====== Dataset ======
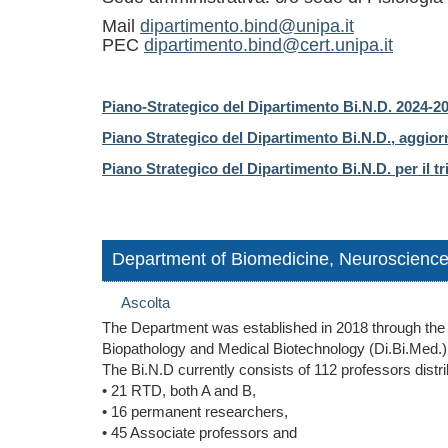
Mail
dipartimento.bind@unipa.it
PEC
dipartimento.bind@cert.unipa.it
Piano-Strategico del Dipartimento Bi.N.D. 2024-2
Piano Strategico del Dipartimento Bi.N.D., aggi
Piano Strategico del Dipartimento Bi.N.D. per il t
Department of Biomedicine, Neuroscience
Ascolta
The Department was established in 2018 through the
Biopathology and Medical Biotechnology (Di.Bi.Med.) wi
The Bi.N.D currently consists of 112 professors distri
• 21 RTD, both A and B,
• 16 permanent researchers,
• 45 Associate professors and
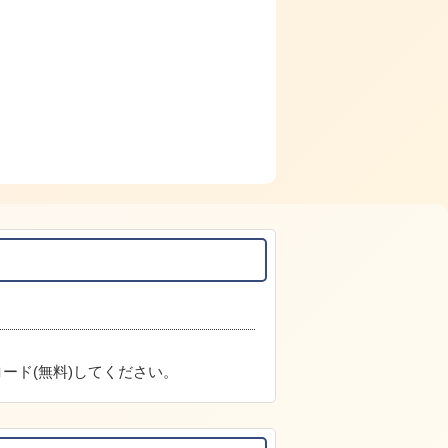
ード(無料)してください。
======
_Exercise instructions_. Give back all of the material exactly, though without the images it contains.

_Reply_.
Mail
dipartimento.bind@unipa.it
PEC
dipartimento.bind@cert.unipa.it
Piano-Strategico del Dipartimento Bi.N.D. 2024-2
Piano Strategico del Dipartimento Bi.N.D., aggi
Piano Strategico del Dipartimento Bi.N.D. per il t
Department of Biomedicine, Neuroscience
Ascolta
The Department was established in 2018 through the
Biopathology and Medical Biotechnology (Di.Bi.Med.) wi
The Bi.N.D currently consists of 112 professors distri
• 21 RTD, both A and B,
• 16 permanent researchers,
• 45 Associate professors and
ード(無料)してください。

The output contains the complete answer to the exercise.